▪ Fusão de todos os tempos no Momento presente:
• O Instante presente é a
congregação de todos os tempos → o presente é o resultado dos
esforços científicos passados e catalisadores dos feitos futuros ‑ “E há Platão
e Virgílio dentro das máquinas e das luzes elétricas / Só porque houve outrora
e foram humanos Virgílio e Platão, / E pedaços do Alexandre Magno do século
talvez cinquenta, / Átomos que hão ir ter febre para o cérebro do Ésquilo do
século cem, / Andam por estas correias de transmissão e por estes êmbolos e por
estes volantes…” (vv. 19-23).
• O tempo é um contínuo, e a
civilização, um acumular de saberes e experiências que atravessam o tempo como
uma herança. A máquina de hoje é o resultado de outras invenções do passado: “Canto,
e canto o presente, e também o passado e o futuro, / Porque o presente é todo o
passado e todo o futuro” (vv. 17-18); “E há Platão e Virgílio dentro das
máquinas e das luzes elétricas / Só porque houve outrora e foram humanos
Virgílio e Platão” (vv. 19-20).
• As referências a Platão,
Virgílio, Alexandre Magno e Ésquilo – figuras que representam o passado –
constituem referências a um passado que permitiu a realidade atual e
continuarão a impulsionar as inovações futuras. A menção a essas figuras
concorre, assim, para explicitar a relação entre as diversas eras, valorizando
em cada momento os grandes feitos.
• Ao contrário de outros
futuristas, como Marinetti, que rejeitavam todo o tempo que não o futuro, que
defendiam o apagamento do passado e do presente em relação ao futuro, que seria
«tudo», Campos funde as três eras num só momento, o atual, que, contudo, só
poderá fazer sentido se se apoiar no passado e entrevisto em função do futuro:
“Eia todo o passado dentro do presente! / Eia todo o futuro já dentro de nós!”

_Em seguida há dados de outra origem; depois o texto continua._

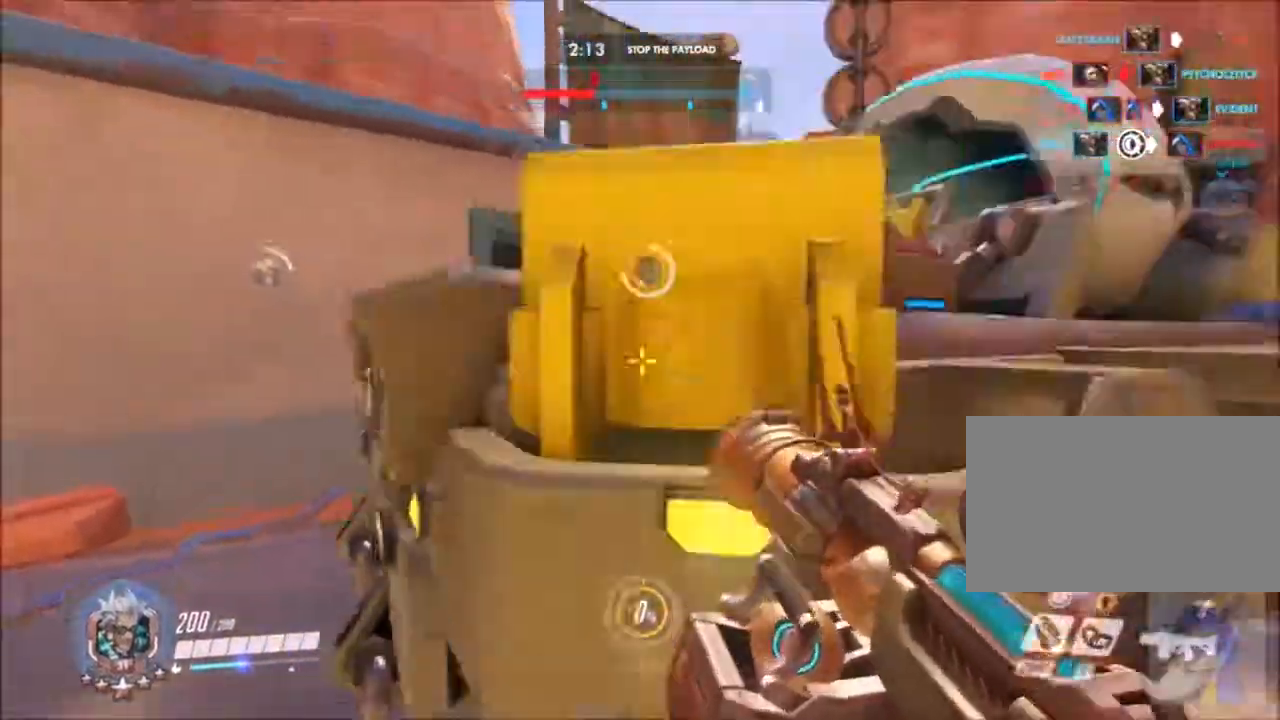
{"keys": ["space", "w"], "mouse": []}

(vv. 90-91). De facto, o presente só é possível porque está alicerçado no
passado, na base do qual se apoia a construção do futuro, ou seja, passado e
futuro ganham significação no presente, no Momento (“todo o passado dentro do
presente”; “todo o futuro já dentro de nós” – vv. 222-223).
▪ Identificação com as máquinas
• O sujeito poético procura
identificar-se com as máquinas, identificação essa que se traduz num “amor”
desesperado (“Como eu vos amo… Com os olhos e com os ouvidos e com o olfato / E
com o tato… / E com a inteligência…” – vv. 86-91).
• Esta identificação com as máquinas
traduz uma atitude sensacionista de ser tudo de todas as maneiras do
sujeito poético, pois quer sentir tudo e identificar-se com tudo, procurando
daí obter o máximo de sensações possível. Ele quer penetrar tudo, ser penetrado
por tudo (“Ah não ser eu toda a gente e toda a parte!”).
▪ Perceção do real pelo sujeito poético
• O sujeito poético perceciona o
real baseado no excesso de sensações: “(…) excesso / De expressão de
todas as minhas sensações” (vv. 12-13):
- visuais:
. forma: “Ó rodas, ó engrenagens
(…)”;
. luminosidade: “À dolorosa luz
das grandes lâmpadas elétricas da fábrica” (v. 1);
- cinéticas: “Andam por estas
correias de transmissão e por estes êmbolos e por estes volantes” (v. 23);
- táteis: “Fazendo-me um excesso
de carícias ao corpo numa só carícia à alma.”;
- auditivas: “(…) r-r-r-r-r-r-r-
eterno.” (v. 5);
- gustativas: “Tenho os lábios
secos (…)” (v. 10);
- olfativas: “A todos os perfumes
de óleos e calores e carvão” (v. 31).
• Comparando com o real de Caeiro,
em Campos a Natureza é substituída pela visão do mundo moderno e
“supercivilizado” (“Em febre e olhando os motores como a uma Natureza
tropical”, “Desta flora estupenda, negra, artificial e insaciável”), com o qual
o sujeito poético estabelece uma ligação estranha, eufórica e exaltada,
caracterizado também por um erotismo frenético e doentio (“Fazendo-me um
excesso de carícias ao corpo numa só carícia à alma.”; “Poder ao menos
penetrar-me fisicamente de tudo isto, / Rasgar-me todo, abrir-me completamente,
tornar-me passento / A todos os perfumes de óleos e calores e carvões”).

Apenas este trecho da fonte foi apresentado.